Green Man track listing
| No. | Title | Writer(s) | Producer(s) | Length |
|---|---|---|---|---|
| 1. | "Green Man" | Mark Owen | John Leckie, Craig Leon | 5:40 |
| 2. | "Clementine" | Mark Owen | Craig Leon | 4:10 |
| 3. | "Child" | Mark Owen, Tim Laws, Martin Brammer | Craig Leon | 5:05 |
| 4. | "Are You with Me" | Mark Owen, Tim Laws, Martin Brammer | John Leckie, Craig Leon | 3:45 |
| 5. | "Naturally" | Mark Owen | John Leckie, Craig Leon | 3:16 |
| 6. | "Ask Him To" | Mark Owen | John Leckie, Craig Leon | 4:36 |
| 7. | "Backpocket and Me" | Mark Owen | John Leckie, Craig Leon | 4:48 |
| 8. | "Move On" | Mark Owen | John Leckie, Craig Leon | 4:20 |
| 9. | "Secondhand Wonderland" | Mark Owen | John Leckie, Craig Leon | 5:46 |
| 10. | "My Love" | Mark Owen | John Leckie, Craig Leon | 4:28 |
| 11. | "I Am What I Am" | Mark Owen | Craig Leon | 4:21 |
| 12. | "Is That What It's All About" | Mark Owen | John Leckie, Craig Leon | 4:28 |

Re-issue bonus tracks
| No. | Title | Writer(s) | Producer(s) | Length |
|---|---|---|---|---|
| 13. | "Confused" | Mark Owen | John Leckie | 4:16 |
| 14. | "Home" | Mark Owen | John Leckie | 5:04 |
| 15. | "Child" (acoustic) | Mark Owen, Tim Laws, Martin Brammer | John Leckie, Craig Leon | 3:35 |
| 16. | "Johnny" | Mark Owen | Craig Leon | 3:12 |
| 17. | "Mr.
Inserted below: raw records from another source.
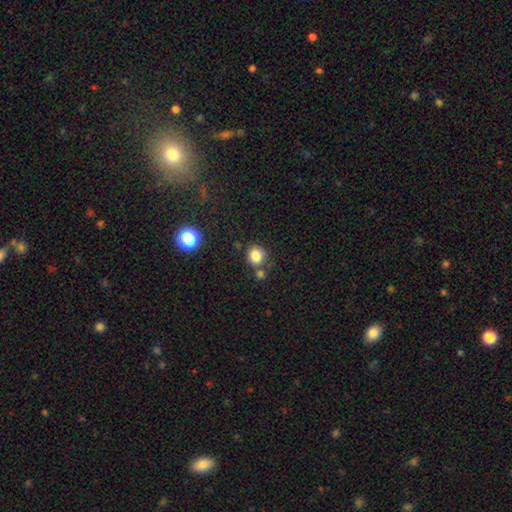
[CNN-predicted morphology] This is clearly a smooth galaxy (83%). How rounded: clearly round (84%). Merging: likely none (70%).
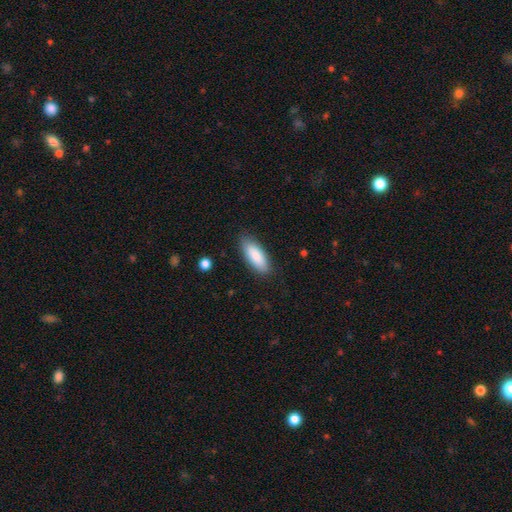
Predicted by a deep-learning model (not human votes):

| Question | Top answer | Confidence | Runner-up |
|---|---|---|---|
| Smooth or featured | smooth | 87% | featured or disk (7%) |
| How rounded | in between | 75% | cigar-shaped (23%) |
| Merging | none | 85% | minor disturbance (12%) |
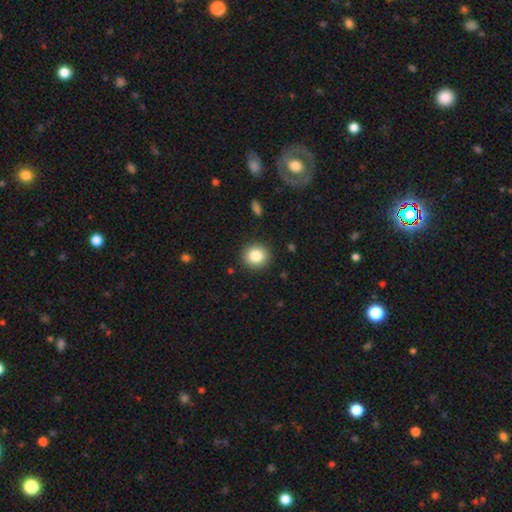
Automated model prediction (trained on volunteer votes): This is clearly a smooth galaxy (84%). How rounded: clearly round (89%). Merging: clearly none (90%).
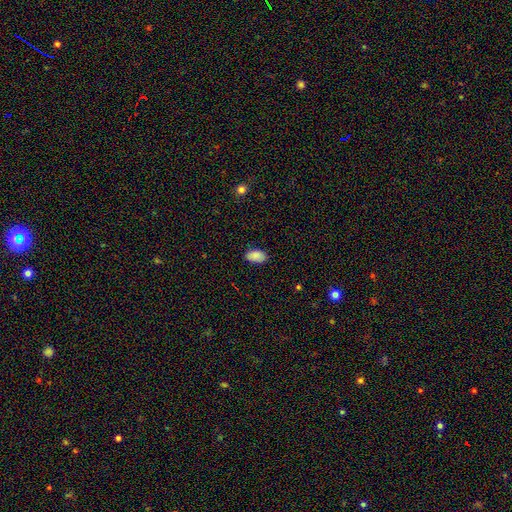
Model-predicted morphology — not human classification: Smooth or featured?
  - smooth: 88% *
  - star or artifact: 7%
  - featured or disk: 4%
How rounded?
  - in between: 94% *
  - round: 5%
  - cigar-shaped: 1%
Merging?
  - none: 86% *
  - minor disturbance: 11%
  - major disturbance: 2%
  - merger: 1%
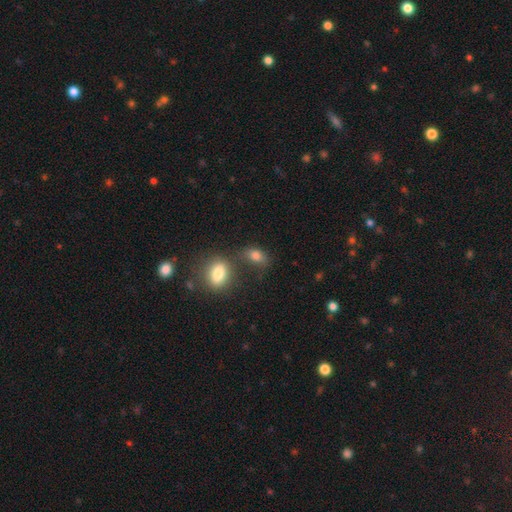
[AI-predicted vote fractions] This appears to be a smooth galaxy with no disk features (80%) that is in between round and cigar-shaped (78%). Merging: none (52%).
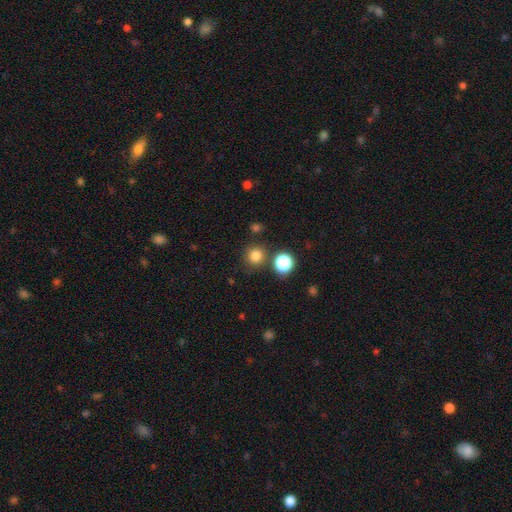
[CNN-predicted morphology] A smooth galaxy with no disk features (79%) that is round (92%).

Vote fractions:
- Smooth or featured? smooth: 79% / star or artifact: 16% / featured or disk: 5%
- How rounded? round: 92% / in between: 7% / cigar-shaped: 1%
- Merging? none: 84% / minor disturbance: 7% / merger: 6% / major disturbance: 3%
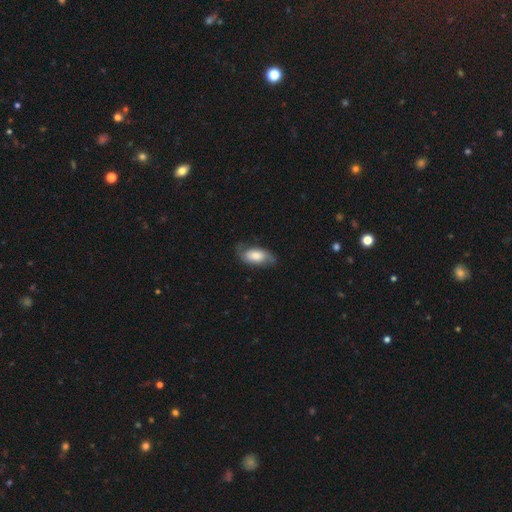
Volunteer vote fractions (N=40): Smooth or featured? smooth (60%)
How rounded? in between (96%)
Merging? none (76%)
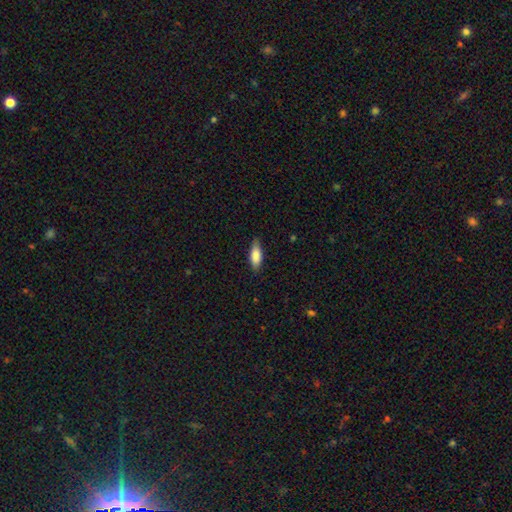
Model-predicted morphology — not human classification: Smooth or featured? Predicted: smooth (p=0.83). How rounded? Predicted: in between (p=0.66). Merging? Predicted: none (p=0.81).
You" | Mark Owen | Craig Leon | 4:23 |

==Charts and certifications==

===Charts===

Chart performance for Green Man
| Chart (1996) | Peak position |
|---|---|
| Australian Albums (ARIA) | 83 |
| Austrian Albums (Ö3 Austria Top 75) | 28 |
| Belgian (Ultratop 50 Vlaanderen) Albums | 25 |
| Belgian (Ultratop 50 Wallonia) Albums | 40 |
| Dutch Albums (MegaCharts) | 62 |
| European Albums Chart | 26 |
| Finnish Albums (Suomen virallinen lista) | 27 |
| German Albums (Media Control AG) | 46 |
| Italian Albums (FIMI) | 15 |
| Italian Albums (Musica e Dischi) | 15 |
| Japanese Albums (Oricon) | 93 |
| Scottish Albums (OCC) | 50 |
| Spanish Albums (PROMUSICAE) | 3 |
| Swiss Albums (Schweizer Hitparade) | 22 |
| UK Albums (OCC) | 33 |

===Year-end charts===

| Chart (1996) | Position |
|---|---|
| Italian Albums (Musica e dischi) | 97 |

===Certifications===

Certifications for Green Man
| Region | Certification | Certified units/sales |
| Spain (Promusicae) | Platinum | 100,000^{^} |
| United Kingdom (BPI) | Gold | 100,000^{^} |
^{^} Shipments figures based on certification alone.